C’est pour l’enfant une fantastique découverte de son univers immédiat ! Par ses sens, il commence à percevoir, à classer et à comprendre tout ce qui l’entoure. Tous ces concepts qui nous paraissent évidents : sucré, chaud, carré, rouge, aigu, petit, large, léger, rugueux… nécessitent un véritable apprentissage car ce sont des concepts abstraits.
C’est là qu’il est fondamental de bien isoler la difficulté : la fameuse tour rose est de couleur unie pour que l’enfant puisse se concentrer sur la seule chose qui varie, la taille des cubes. Sinon il risque de se focaliser sur les couleurs et de retenir une séquence de couleurs plutôt que d’exercer sa perception des dimensions.
Mais dans la Maison des enfants, on introduit également la lecture, l’écriture, ainsi que les débuts de la grammaire. Cette dernière est en effet vue comme une aide à la lecture : quand on sait, quand on « sent » la nature d’un mot, cela aide à le prononcer et à l’écrire correctement. Par exemple si je lis « ils viennent » et que je comprends que le deuxième mot est un verbe, je vais me rappeler que le –nt final est muet.

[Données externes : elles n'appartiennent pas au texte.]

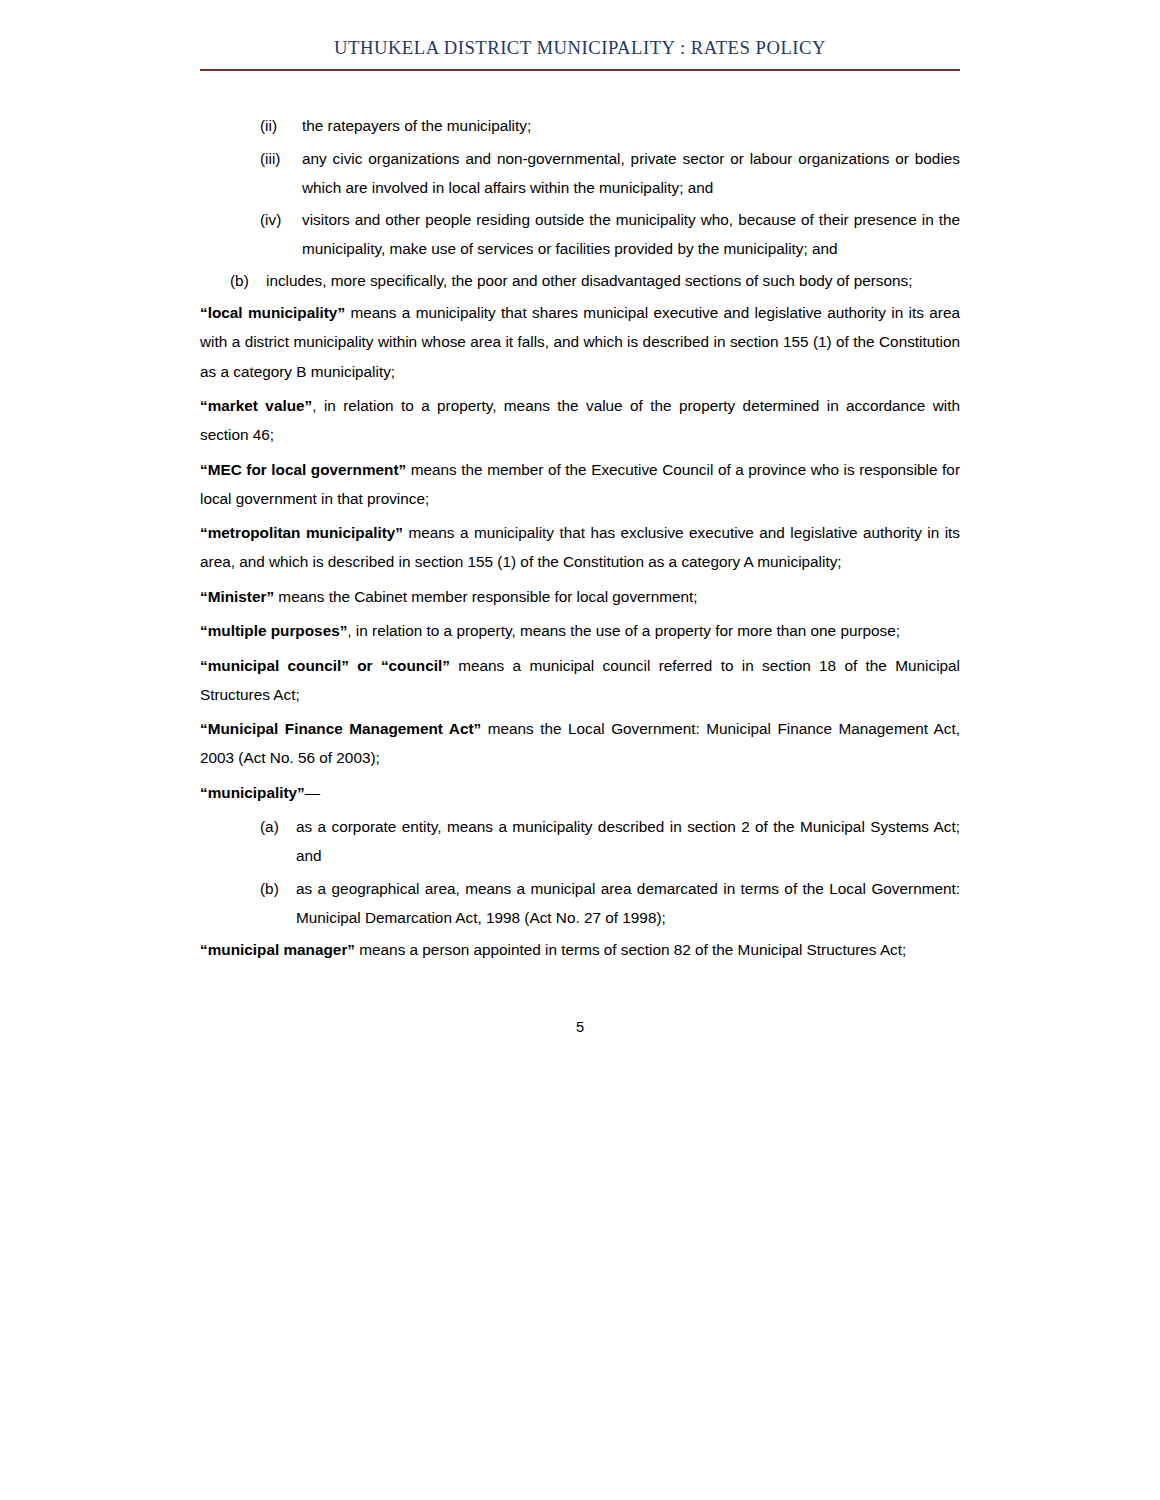UTHUKELA DISTRICT MUNICIPALITY : RATES POLICY
(ii) the ratepayers of the municipality;
(iii) any civic organizations and non-governmental, private sector or labour organizations or bodies which are involved in local affairs within the municipality; and
(iv) visitors and other people residing outside the municipality who, because of their presence in the municipality, make use of services or facilities provided by the municipality; and
(b) includes, more specifically, the poor and other disadvantaged sections of such body of persons;
“local municipality” means a municipality that shares municipal executive and legislative authority in its area with a district municipality within whose area it falls, and which is described in section 155 (1) of the Constitution as a category B municipality;
“market value”, in relation to a property, means the value of the property determined in accordance with section 46;
“MEC for local government” means the member of the Executive Council of a province who is responsible for local government in that province;
“metropolitan municipality” means a municipality that has exclusive executive and legislative authority in its area, and which is described in section 155 (1) of the Constitution as a category A municipality;
“Minister” means the Cabinet member responsible for local government;
“multiple purposes”, in relation to a property, means the use of a property for more than one purpose;
“municipal council” or “council” means a municipal council referred to in section 18 of the Municipal Structures Act;
“Municipal Finance Management Act” means the Local Government: Municipal Finance Management Act, 2003 (Act No. 56 of 2003);
“municipality”—
(a) as a corporate entity, means a municipality described in section 2 of the Municipal Systems Act; and
(b) as a geographical area, means a municipal area demarcated in terms of the Local Government: Municipal Demarcation Act, 1998 (Act No. 27 of 1998);
“municipal manager” means a person appointed in terms of section 82 of the Municipal Structures Act;
5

Lecture et écriture sont toujours vues en parallèle, car au fond il s’agit du même travail mais dans un sens différent : il s’agit de codage et de décodage. Et la raison pour laquelle on les introduit si tôt, c’est que cela répond à la période sensible du langage chez le jeune enfant. Sans compter qu’à travers la Vie pratique, on a beaucoup travaillé la motricité fine et la pince pouce-index-majeur qui va servir pour l’écriture, le corps est donc prêt à écrire. Par ailleurs, on a pu introduire beaucoup de vocabulaire dès la communauté enfantine (entre autres à travers les mises en paire d’images et les leçons en 3 temps) et l’enfant est donc curieux de lire et écrire tous ces mots.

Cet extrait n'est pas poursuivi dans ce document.